The 2 one is to die for the others are whatever!  

 Excuse me…for a moment there I was hijacked by the comedian...shall I continue?  Also, I’m blessed with a smelly, farmer husband, due to come home soon…likely no roses, wrong season for ditch weeds, God forbid he brings me some live creature he finds somewhere from salamander to orphan kitten…I’ve seen it all…he will likely be empty handed and in this case that’s a really good thing.  

But you know, today anyway, that’s okay.  Because he will come home and he does love me.  And all the kids.  And that’s a HUGE gift I simply cannot take for granted.

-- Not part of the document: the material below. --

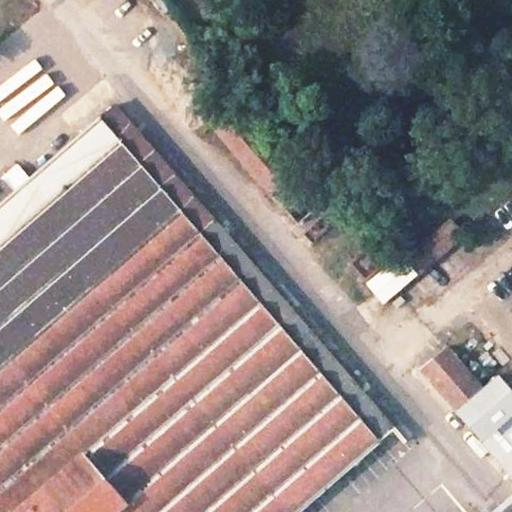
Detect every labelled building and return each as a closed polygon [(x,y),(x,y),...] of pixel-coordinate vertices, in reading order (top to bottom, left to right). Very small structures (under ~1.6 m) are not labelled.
[(299,225),(321,206),(234,106),(213,124),(299,225)] [(296,511),(375,445),(393,425),(113,108),(0,207),(0,511),(296,511)] [(404,318),(511,223),(511,199),(508,194),(466,231),(452,215),(416,247),(408,238),(397,247),(404,254),(373,282),(404,318)] [(387,257),(371,240),(351,258),(367,276),(387,257)] [(511,468),(511,386),(502,375),(486,389),(449,345),(425,366),(511,468)]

But for those days when “love” is not “in the air” I found below the following forwarded e-mail on a blog I follow.  Kara at Mine for the Making offered it up to share around, so I took her invite.  It resonates for me on many levels.  Hope you find some fulfillment in it too…mom or not, we’re all often taken for granted or at least think we are…who cares…He’s watching, and knows all we do. 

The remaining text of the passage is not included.